Best Practices | AgentPhone

Follow these best practices to build reliable, low-latency integrations with the AgentPhone API.

Voice latency

Use streaming (NDJSON) responses for voice webhooks

Streaming is the single biggest improvement you can make to perceived voice latency. Instead of making the caller wait in silence for your full response, send an interim chunk immediately and let TTS start speaking while your server continues processing.

Always use NDJSON streaming for voice webhooks. Return Content-Type: application/x-ndjson so TTS can start on the first chunk.
Send an interim filler chunk like “Let me check on that” before calling your LLM or external API. The caller hears natural speech instead of silence.
Stream LLM tokens as they arrive rather than waiting for the complete response. Each NDJSON line with "interim": true is spoken immediately.
Keep webhook response time under 5 seconds. If processing takes longer, stream an interim acknowledgement within the first second.
Voice webhooks have a 30-second default timeout (configurable from 5–120 seconds per webhook). If your server doesn’t begin responding in time, the request is cancelled and the caller hears silence for that turn. This is especially important for tool-calling agents — always stream an interim chunk before running external API calls.

Tool calls and external APIs

If your webhook calls an LLM with tools (e.g., calendar lookup, database query, CRM search), the total round-trip can add up quickly: LLM decides to call a tool (~1-3s) + external API responds (~1-5s) + LLM summarises (~1-3s). Always stream {"text": "Let me check on that.", "interim": true} as your first NDJSON line so the caller hears something immediately while your tools run in the background.

See the Calls guide for the full streaming response format, tool-calling examples, and troubleshooting tips.

Security

Never expose API keys in client-side code or public repositories. Use environment variables.
Always verify webhook signatures using the X-Webhook-Signature and X-Webhook-Timestamp headers to ensure requests are from AgentPhone.
Check the timestamp — reject requests older than 5 minutes to prevent replay attacks.
Use HTTPS for all webhook endpoints in production.
Rotate API keys periodically and revoke unused keys.

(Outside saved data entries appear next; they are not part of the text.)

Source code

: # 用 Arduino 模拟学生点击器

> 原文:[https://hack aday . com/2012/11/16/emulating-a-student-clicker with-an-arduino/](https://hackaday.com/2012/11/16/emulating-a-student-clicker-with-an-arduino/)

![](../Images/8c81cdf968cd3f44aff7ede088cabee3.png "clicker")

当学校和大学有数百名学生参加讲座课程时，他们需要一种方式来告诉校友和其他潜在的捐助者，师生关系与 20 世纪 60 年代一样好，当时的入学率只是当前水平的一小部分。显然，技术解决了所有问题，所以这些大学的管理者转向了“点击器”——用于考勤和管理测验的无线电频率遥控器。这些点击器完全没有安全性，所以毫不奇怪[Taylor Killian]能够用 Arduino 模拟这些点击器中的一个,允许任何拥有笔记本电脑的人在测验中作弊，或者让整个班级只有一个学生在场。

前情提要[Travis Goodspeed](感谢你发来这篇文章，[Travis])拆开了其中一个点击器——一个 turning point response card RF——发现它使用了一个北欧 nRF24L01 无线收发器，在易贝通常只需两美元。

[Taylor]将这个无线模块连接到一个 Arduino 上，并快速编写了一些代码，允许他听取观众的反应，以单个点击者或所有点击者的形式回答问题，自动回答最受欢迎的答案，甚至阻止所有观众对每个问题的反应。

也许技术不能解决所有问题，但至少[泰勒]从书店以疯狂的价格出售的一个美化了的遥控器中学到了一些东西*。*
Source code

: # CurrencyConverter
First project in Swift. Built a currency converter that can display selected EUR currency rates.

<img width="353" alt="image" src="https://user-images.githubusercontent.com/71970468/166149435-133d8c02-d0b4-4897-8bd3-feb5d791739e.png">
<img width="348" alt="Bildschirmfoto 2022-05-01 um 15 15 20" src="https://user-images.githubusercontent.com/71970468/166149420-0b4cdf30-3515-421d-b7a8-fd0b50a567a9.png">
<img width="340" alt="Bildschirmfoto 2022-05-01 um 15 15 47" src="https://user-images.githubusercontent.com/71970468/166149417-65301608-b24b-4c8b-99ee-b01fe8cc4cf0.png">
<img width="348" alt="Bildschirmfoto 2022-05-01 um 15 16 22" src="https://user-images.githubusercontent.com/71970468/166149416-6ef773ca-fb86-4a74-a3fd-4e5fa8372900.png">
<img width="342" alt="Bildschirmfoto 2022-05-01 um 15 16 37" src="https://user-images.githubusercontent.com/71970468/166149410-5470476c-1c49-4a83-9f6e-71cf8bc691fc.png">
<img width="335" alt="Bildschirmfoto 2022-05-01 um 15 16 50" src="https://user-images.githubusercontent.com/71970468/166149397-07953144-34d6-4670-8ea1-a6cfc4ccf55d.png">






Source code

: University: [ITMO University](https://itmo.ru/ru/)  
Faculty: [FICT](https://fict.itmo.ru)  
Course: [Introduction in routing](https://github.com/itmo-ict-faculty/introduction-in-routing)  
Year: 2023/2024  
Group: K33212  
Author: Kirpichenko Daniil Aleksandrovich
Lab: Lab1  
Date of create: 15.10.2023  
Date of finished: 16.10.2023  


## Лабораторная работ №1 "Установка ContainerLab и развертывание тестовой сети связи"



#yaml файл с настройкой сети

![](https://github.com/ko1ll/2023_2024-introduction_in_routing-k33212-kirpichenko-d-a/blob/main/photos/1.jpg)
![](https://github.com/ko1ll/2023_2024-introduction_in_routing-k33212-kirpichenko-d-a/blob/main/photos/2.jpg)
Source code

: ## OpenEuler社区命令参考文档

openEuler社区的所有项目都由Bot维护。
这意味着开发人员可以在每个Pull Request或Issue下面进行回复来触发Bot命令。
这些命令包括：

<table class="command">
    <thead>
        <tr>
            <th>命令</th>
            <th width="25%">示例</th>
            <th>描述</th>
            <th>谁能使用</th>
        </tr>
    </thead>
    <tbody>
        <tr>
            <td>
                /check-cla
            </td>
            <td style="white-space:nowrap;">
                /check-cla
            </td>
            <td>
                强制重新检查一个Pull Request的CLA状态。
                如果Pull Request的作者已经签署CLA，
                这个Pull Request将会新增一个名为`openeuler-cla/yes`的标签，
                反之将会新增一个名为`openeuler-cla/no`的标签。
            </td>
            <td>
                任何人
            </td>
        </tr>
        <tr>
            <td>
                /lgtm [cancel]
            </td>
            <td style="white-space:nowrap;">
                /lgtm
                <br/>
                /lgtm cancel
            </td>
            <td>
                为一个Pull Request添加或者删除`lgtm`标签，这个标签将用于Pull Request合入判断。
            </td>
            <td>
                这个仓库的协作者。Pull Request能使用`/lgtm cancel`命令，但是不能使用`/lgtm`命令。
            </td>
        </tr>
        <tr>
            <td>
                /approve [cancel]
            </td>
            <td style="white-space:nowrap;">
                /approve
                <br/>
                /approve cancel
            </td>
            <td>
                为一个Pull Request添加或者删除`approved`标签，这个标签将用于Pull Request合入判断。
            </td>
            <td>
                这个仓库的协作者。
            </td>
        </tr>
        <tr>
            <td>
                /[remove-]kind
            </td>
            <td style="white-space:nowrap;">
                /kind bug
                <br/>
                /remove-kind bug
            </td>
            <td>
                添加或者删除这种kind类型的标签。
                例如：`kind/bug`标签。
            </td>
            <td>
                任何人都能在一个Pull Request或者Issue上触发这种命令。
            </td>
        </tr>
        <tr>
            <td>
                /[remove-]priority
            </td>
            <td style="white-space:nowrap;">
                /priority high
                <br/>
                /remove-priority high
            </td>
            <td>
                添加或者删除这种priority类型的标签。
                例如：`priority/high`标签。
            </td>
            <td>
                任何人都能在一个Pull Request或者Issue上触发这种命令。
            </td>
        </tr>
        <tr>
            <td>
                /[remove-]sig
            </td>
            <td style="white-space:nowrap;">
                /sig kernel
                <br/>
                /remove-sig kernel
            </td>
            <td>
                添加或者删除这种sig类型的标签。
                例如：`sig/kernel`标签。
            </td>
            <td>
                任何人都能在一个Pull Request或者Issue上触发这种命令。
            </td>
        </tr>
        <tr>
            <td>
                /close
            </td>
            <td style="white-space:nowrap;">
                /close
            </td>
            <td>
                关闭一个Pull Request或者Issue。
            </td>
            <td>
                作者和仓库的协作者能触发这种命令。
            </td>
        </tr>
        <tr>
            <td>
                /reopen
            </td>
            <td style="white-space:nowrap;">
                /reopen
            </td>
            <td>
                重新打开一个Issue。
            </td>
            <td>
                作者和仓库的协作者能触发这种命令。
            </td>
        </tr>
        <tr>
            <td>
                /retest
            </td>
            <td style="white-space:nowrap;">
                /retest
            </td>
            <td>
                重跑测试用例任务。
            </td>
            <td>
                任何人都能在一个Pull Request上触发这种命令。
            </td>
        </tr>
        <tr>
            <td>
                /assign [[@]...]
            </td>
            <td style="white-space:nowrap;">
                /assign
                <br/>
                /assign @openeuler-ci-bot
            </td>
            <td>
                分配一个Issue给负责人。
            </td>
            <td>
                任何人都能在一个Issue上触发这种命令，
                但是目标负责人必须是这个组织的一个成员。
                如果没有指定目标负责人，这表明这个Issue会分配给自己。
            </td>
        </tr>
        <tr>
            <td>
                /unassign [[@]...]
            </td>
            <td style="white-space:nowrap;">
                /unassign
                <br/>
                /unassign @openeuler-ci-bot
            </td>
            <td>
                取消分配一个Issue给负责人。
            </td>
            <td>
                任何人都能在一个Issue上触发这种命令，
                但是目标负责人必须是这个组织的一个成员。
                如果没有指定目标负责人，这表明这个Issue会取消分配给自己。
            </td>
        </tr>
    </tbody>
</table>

See Webhooks > Security for verification code examples.

Webhook reliability

Return 200 OK quickly — process webhooks asynchronously if your handler needs to do heavy work. Slow responses trigger retries.
Handle duplicate deliveries — use the X-Webhook-ID header for idempotency. Retries can cause the same event to be delivered multiple times.
Implement retry logic — webhooks are automatically retried on failure (up to 6 attempts over ~24 hours), but handle transient failures gracefully on your end.
Log all webhook deliveries for debugging and audit purposes. Use GET /v1/webhooks/deliveries to monitor delivery status.

Pagination

Most list endpoints support offset-based pagination with limit and offset parameters. Message endpoints use cursor-based pagination with before and after timestamps.

Offset-based (agents, numbers, conversations, calls)

GET /v1/numbers?limit=20&offset=0

Parameter	Description
`limit`	Number of results per page (default: 20, max: 100)
`offset`	Number of results to skip (default: 0)

Cursor-based (messages)

GET /v1/numbers/:id/messages?limit=50&before=2025-01-15T12:00:00Z

Parameter	Description
`limit`	Number of results per page (default: 50, max: 200)
`before`	ISO 8601 timestamp — get messages before this time
`after`	ISO 8601 timestamp — get messages after this time

Response format

1 {
2   "data": [...],
3   "hasMore": true,
4   "total": 42
5 }

Always check hasMore before fetching the next page. Use cursor-based pagination for time-ordered data as it’s more efficient than offset-based.

Performance

Use webhooks instead of polling for real-time updates.
Use SSE transcript streaming for live call monitoring — GET /v1/calls/:id/transcript/stream delivers turns in real time as a Server-Sent Events stream. No polling needed. See Calls > Stream transcript (SSE).
Use cursor-based pagination (before/after) for loading message history.
Cache frequently accessed data like phone number lists.
Respect rate limits — implement exponential backoff for retries. Check the Retry-After header on 429 responses.

Error handling

Always check response status before processing data.
Implement retry logic for transient errors (429, 500, 502).
Log errors with context for debugging.
Handle validation errors gracefully — check the details array for field-level errors.

See the Error Handling page for the full error response format and code examples.